To do:
Copy out everything from the start of the records down to the line containing "铠装屏蔽控制电缆KVVRP-22系列", including both of those lines.
□ □ □ □ □ □ □
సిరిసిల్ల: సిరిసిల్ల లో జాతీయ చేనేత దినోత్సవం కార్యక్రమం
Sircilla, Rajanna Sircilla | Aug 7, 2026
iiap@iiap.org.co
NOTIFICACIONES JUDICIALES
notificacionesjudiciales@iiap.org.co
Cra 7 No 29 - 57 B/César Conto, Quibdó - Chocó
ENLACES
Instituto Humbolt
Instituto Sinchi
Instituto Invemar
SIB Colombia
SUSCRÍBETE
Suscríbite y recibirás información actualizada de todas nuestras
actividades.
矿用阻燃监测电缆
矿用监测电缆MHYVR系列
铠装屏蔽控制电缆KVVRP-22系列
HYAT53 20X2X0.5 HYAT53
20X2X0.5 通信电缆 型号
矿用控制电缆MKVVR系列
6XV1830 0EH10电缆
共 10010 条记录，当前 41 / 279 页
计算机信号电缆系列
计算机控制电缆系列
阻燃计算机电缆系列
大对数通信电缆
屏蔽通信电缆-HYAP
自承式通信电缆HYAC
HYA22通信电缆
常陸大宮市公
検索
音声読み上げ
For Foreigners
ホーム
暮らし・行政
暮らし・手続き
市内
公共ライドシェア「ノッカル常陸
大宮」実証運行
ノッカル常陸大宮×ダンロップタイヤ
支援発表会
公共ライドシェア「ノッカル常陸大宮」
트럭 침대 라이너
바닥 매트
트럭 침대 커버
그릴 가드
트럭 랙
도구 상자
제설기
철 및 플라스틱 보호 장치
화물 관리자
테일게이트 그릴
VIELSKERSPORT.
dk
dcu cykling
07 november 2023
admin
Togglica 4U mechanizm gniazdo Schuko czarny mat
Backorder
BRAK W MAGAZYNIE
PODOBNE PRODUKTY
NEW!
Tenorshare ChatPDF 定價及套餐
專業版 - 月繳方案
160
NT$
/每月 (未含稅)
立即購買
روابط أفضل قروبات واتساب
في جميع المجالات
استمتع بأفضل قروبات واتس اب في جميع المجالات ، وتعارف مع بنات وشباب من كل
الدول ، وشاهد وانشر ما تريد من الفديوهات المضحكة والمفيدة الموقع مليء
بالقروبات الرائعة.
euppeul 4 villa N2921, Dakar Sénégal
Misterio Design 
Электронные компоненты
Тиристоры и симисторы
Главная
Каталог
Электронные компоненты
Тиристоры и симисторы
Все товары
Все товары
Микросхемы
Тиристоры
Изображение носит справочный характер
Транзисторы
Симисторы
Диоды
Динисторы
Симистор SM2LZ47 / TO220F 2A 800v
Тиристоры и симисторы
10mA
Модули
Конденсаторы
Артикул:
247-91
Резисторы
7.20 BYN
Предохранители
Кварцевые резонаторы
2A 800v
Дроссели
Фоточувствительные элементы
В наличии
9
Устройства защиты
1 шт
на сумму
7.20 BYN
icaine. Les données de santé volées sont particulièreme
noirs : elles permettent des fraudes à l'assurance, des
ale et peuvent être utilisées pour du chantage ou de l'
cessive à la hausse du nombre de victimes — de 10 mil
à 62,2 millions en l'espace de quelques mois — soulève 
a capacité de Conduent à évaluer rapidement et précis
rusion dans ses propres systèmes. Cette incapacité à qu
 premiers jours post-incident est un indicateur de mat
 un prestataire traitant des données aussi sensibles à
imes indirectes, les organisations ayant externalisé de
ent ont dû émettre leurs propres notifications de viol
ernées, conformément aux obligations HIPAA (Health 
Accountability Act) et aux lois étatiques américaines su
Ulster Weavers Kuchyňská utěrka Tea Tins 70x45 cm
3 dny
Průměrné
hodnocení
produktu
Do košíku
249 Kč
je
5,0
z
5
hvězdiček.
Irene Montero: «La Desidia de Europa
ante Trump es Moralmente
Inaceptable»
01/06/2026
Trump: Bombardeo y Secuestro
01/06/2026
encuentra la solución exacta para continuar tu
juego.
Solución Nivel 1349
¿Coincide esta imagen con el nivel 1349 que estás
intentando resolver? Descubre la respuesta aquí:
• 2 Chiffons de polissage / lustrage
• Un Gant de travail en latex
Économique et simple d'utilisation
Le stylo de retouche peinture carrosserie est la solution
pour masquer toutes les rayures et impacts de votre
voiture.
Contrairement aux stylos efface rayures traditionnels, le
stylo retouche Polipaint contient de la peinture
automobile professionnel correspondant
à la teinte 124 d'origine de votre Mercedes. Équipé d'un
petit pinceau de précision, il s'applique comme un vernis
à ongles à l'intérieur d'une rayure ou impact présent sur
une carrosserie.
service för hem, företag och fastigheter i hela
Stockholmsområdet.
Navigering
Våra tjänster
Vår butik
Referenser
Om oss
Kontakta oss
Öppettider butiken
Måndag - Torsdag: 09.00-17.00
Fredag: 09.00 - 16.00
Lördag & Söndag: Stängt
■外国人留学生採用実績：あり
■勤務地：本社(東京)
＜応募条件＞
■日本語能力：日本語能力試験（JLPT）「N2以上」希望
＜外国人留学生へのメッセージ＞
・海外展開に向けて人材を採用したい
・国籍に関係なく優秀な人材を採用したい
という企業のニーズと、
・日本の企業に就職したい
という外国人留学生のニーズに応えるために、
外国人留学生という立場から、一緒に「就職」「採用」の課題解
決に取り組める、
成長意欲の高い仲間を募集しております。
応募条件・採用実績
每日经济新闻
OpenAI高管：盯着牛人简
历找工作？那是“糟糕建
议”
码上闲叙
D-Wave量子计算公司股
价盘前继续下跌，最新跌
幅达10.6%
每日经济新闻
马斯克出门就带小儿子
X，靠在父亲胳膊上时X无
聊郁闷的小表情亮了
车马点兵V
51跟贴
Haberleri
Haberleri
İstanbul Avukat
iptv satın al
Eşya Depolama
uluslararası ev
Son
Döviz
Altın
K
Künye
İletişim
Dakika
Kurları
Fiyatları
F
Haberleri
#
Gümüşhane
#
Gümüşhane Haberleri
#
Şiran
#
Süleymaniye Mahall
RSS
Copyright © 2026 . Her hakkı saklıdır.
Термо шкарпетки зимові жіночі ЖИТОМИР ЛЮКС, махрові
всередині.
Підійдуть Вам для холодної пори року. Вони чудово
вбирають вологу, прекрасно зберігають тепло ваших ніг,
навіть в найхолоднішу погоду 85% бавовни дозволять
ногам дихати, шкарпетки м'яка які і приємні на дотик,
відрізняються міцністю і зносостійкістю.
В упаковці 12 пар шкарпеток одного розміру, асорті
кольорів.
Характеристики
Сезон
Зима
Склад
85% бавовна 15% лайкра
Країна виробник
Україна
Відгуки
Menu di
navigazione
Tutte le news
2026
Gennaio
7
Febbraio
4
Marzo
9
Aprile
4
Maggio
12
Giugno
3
□ □ □ □ □ □ □
Answer to the exercise:
సిరిసిల్ల: సిరిసిల్ల లో జాతీయ చేనేత దినోత్సవం కార్యక్రమం
Sircilla, Rajanna Sircilla | Aug 7, 2026
iiap@iiap.org.co
NOTIFICACIONES JUDICIALES
notificacionesjudiciales@iiap.org.co
Cra 7 No 29 - 57 B/César Conto, Quibdó - Chocó
ENLACES
Instituto Humbolt
Instituto Sinchi
Instituto Invemar
SIB Colombia
SUSCRÍBETE
Suscríbite y recibirás información actualizada de todas nuestras
actividades.
矿用阻燃监测电缆
矿用监测电缆MHYVR系列
铠装屏蔽控制电缆KVVRP-22系列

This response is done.